Zeb The Troll said...

I'm back from GenCon!

Oh, right, taxes and deficits...

Nice summary, Rob.

To be fair, it wasn't all Republicans that were being douche bags. It was specifically the Tea Party Republicans in the House of Representatives. And they even pissed off their non Tea Party party mates, but there are enough of them to have some clout, even though most of them have no actual experience in national level politics.

The Republicans have a point, though I agree they went about making it very, very poorly.

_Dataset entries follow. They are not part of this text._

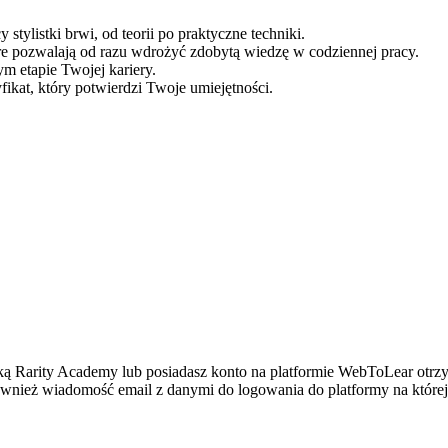
stylistki brwi, od teorii po praktyczne techniki.
re pozwalają od razu wdrożyć zdobytą wiedzę w codziennej pracy.
m etapie Twojej kariery.
ikat, który potwierdzi Twoje umiejętności.
antką Rarity Academy lub posiadasz konto na platformie WebToLear otr
również wiadomość email z danymi do logowania do platformy na której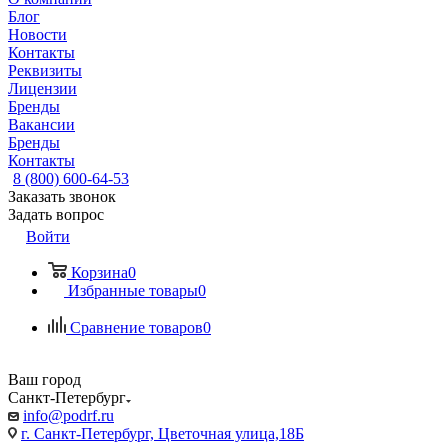
Блог
Новости
Контакты
Реквизиты
Лицензии
Бренды
Вакансии
Бренды
Контакты
8 (800) 600-64-53
Заказать звонок
Задать вопрос
Войти
Корзина
0
Избранные товары
0
Сравнение товаров
0
Ваш город
Санкт-Петербург
info@podrf.ru
г. Санкт-Петербург, Цветочная улица,18Б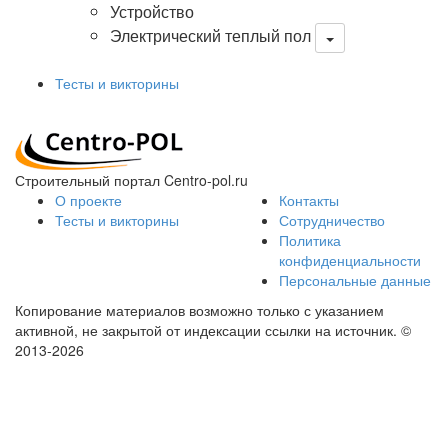
Устройство
Электрический теплый пол
Тесты и викторины
Строительный портал Centro-pol.ru
О проекте
Контакты
Тесты и викторины
Сотрудничество
Политика
конфиденциальности
Персональные данные
Копирование материалов возможно только с указанием
активной, не закрытой от индексации ссылки на источник.
©
2013-2026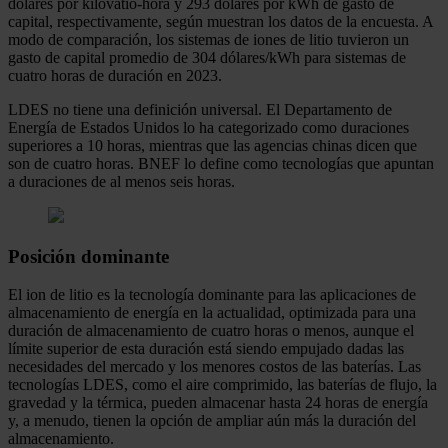
dólares por kilovatio-hora y 293 dólares por kWh de gasto de
capital, respectivamente, según muestran los datos de la encuesta. A
modo de comparación, los sistemas de iones de litio tuvieron un
gasto de capital promedio de 304 dólares/kWh para sistemas de
cuatro horas de duración en 2023.
LDES no tiene una definición universal. El Departamento de
Energía de Estados Unidos lo ha categorizado como duraciones
superiores a 10 horas, mientras que las agencias chinas dicen que
son de cuatro horas. BNEF lo define como tecnologías que apuntan
a duraciones de al menos seis horas.
Posición dominante
El ion de litio es la tecnología dominante para las aplicaciones de
almacenamiento de energía en la actualidad, optimizada para una
duración de almacenamiento de cuatro horas o menos, aunque el
límite superior de esta duración está siendo empujado dadas las
necesidades del mercado y los menores costos de las baterías. Las
tecnologías LDES, como el aire comprimido, las baterías de flujo, la
gravedad y la térmica, pueden almacenar hasta 24 horas de energía
y, a menudo, tienen la opción de ampliar aún más la duración del
almacenamiento.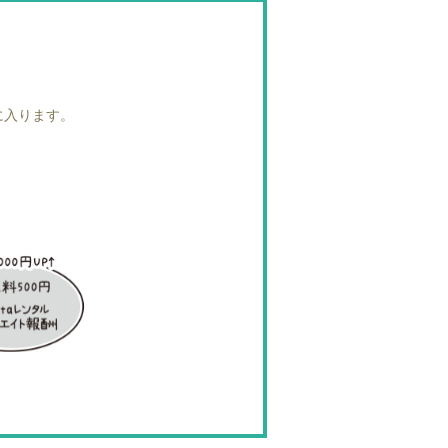
に入ります。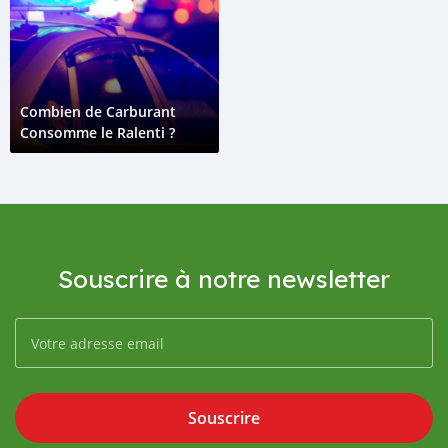
Combien de Carburant
Consomme le Ralenti ?
Souscrire à notre newsletter
Souscrire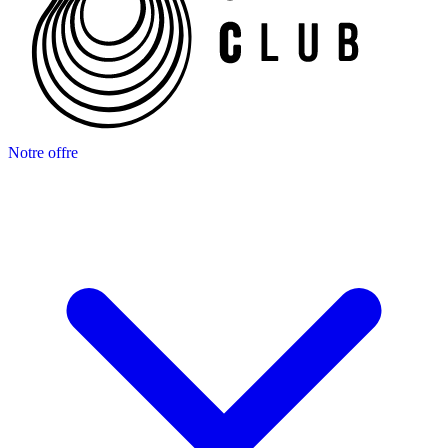
Notre offre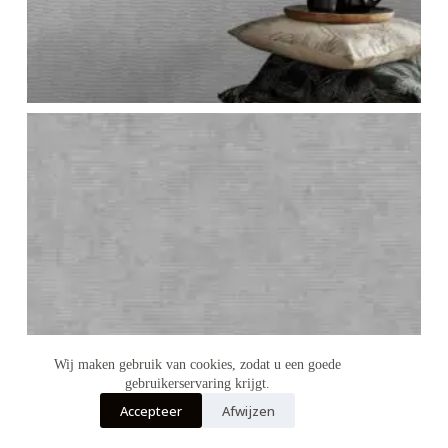
Wij maken gebruik van cookies, zodat u een goede
gebruikerservaring krijgt.
Accepteer
Afwijzen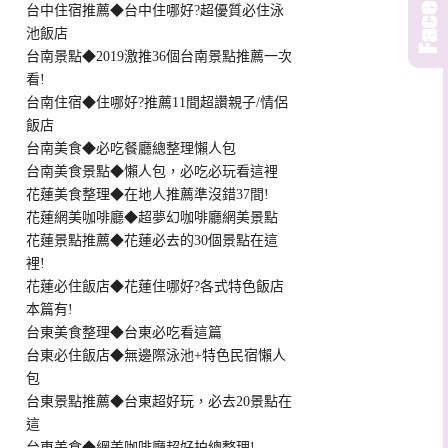
台中住宿推薦◆台中住哪好?超優質必住泳
池飯店
台南景點◆2019激推36個台南景點推薦一次
看!
台南住宿◆住哪好?推薦11間超讚親子/情侶
飯店
台南美食◆必吃餐廳總整理懶人包
台南美食景點◆懶人包，必吃必玩看這裡
花蓮美食整理◆在地人推薦準沒錯37間!
花蓮網美咖啡廳◆超夢幻咖啡廳網美景點
花蓮景點推薦◆花蓮必去的30個景點在這
裡!
花蓮必住飯店◆花蓮住哪好?各式特色飯店
本篇有!
台東美食整理◆台東必吃看這篇
台東必住飯店◆無邊際泳池+特色民宿懶人
包
台東景點推薦◆台東超好玩，必去20景點在
這
台東美食◆網美咖啡廳超好拍總整理!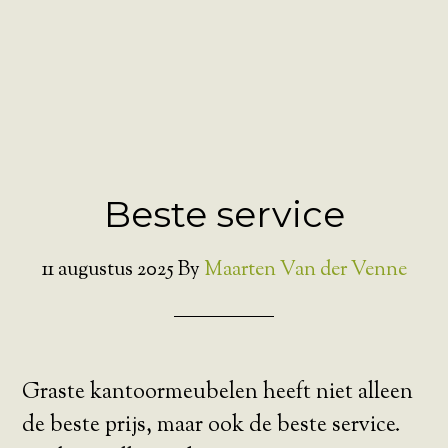
Beste service
11 augustus 2025
By
Maarten Van der Venne
Graste kantoormeubelen heeft niet alleen
de beste prijs, maar ook de beste service.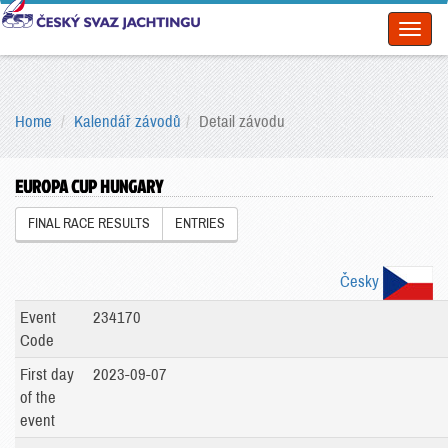
Toggl
naviga
Home
Kalendář závodů
Detail závodu
EUROPA CUP HUNGARY
FINAL RACE RESULTS
ENTRIES
Česky
Event
234170
Code
First day
2023-09-07
of the
event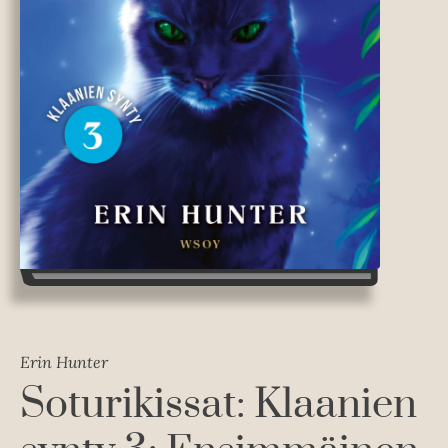
Erin Hunter
Soturikissat: Klaanien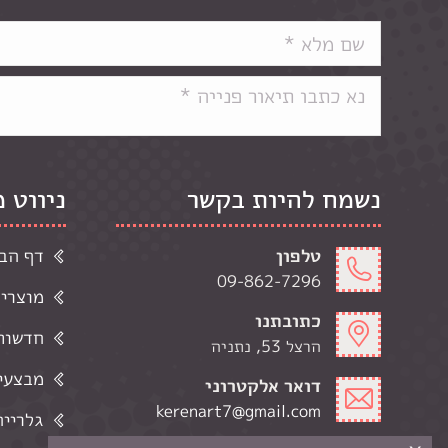
נשמח להיות בקשר
ניווט 
טלפון
דף הב
09-862-7296
מוצרי
כתובתנו
חדשות 
הרצל 53, נתניה
מבצעי
דואר אלקטרוני
kerenart7@gmail.com
גלרייה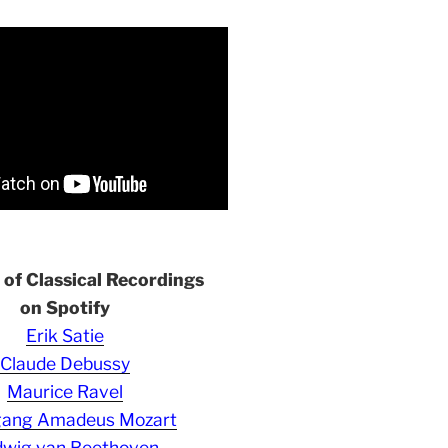
s of Classical Recordings
on Spotify
Erik Satie
Claude Debussy
Maurice Ravel
gang Amadeus Mozart
wig van Beethoven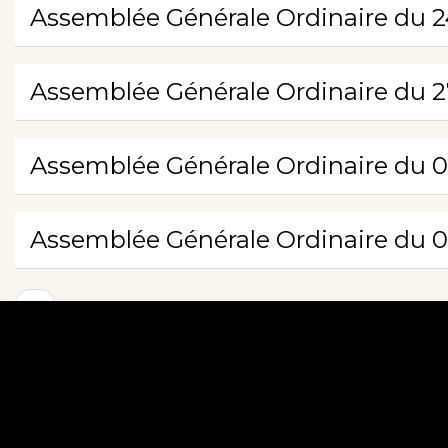
Assemblée Générale Ordinaire du
2
Assemblée Générale Ordinaire du
2
Assemblée Générale Ordinaire du
0
Assemblée Générale Ordinaire du
0
Pagination
Page
‹‹
précédente
© 2026 Association Genevoise des Amis de l'Opéra et du 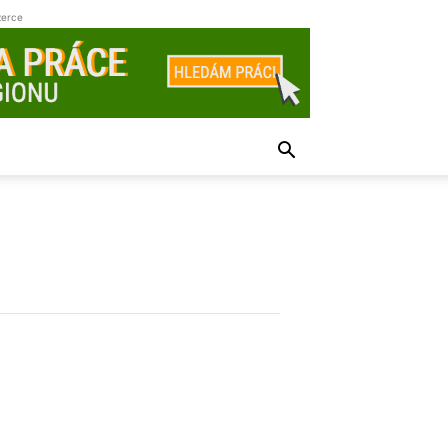
zerce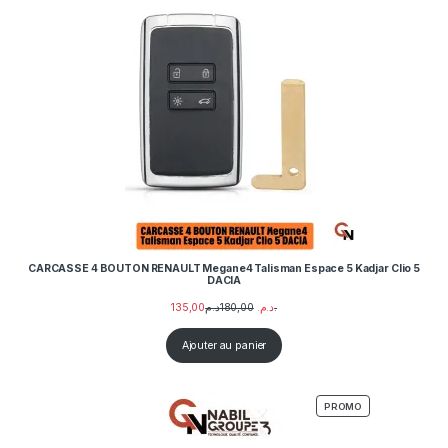
CARCASSE 4 BOUTON RENAULT Megane4 Talisman Espace 5 Kadjar Clio 5
DACIA
135,00
180,00
د.م.
د.م.
Ajouter au panier
PRODUIT EN PRO
PROMO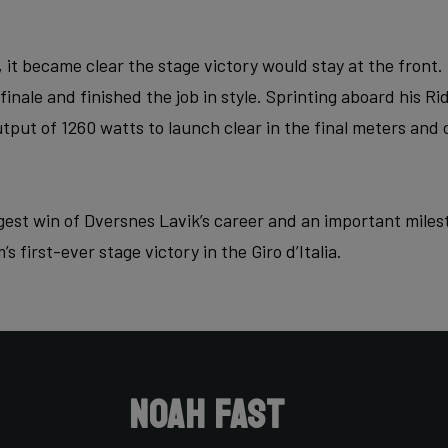
s, it became clear the stage victory would stay at the front
inale and finished the job in style. Sprinting aboard his Ri
put of 1260 watts to launch clear in the final meters and 
gest win of Dversnes Lavik’s career and an important mile
s first-ever stage victory in the Giro d’Italia.
Noah Fast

Let's use a household budget as an analogy to our debt problems. The (R)'s are saying "Look, if we can't afford electricity, we should probably think about dialing back our cable bill and maybe not getting HBO, Cinemax, Showtime, AND The Movie Channel, okay?" The problem is, they didn't offer up basic cable instead of all-the-bells cable. They said "Why don't we get rid of our phone service and just get everyone cell phones?" without being able to explain how this was going to actually work, let alone save us any money.

On the other hand, there's a certain portion of the voting public that says "I just CAN'T LIVE without all of their movie channels, you'll just have to give up your allowance."

This is obviously a gross over simplification, but my point is that both sides have valid arguments, but everyone being unwilling to bend, even a little bit, on anything until the last second. (Kudos to Pres. Obama, though, who was willing to offer compromises, even though it offended his own party and wasn't accepted by the other. It's been a long time since I've seen an executive willing to do that for the sake of actually getting something done instead of wallowing in legislative gridlock.)

Raistlin said...

I realize this post is late, and nothing against you personally Zeb, but the whole "government debt vs household debt" thing drives me up a wall. It's convenient, easy to digest by the masses, and also completely wrong. Macro and micro economics have nothing to do with each other. There was a recent TIME Magazine article that summed it up well, but the basic theme was that so called "balanced budget" would actually hurt our economy because it would destroy spending, which in turn wrecks any chance of growth.

The Bush tax cuts won't survive their next end date, which is good, and raising the debt ceiling>>>>defaulting. It just sucks that Boehner can't rein in his own party to agree to something that EVERYONE needs.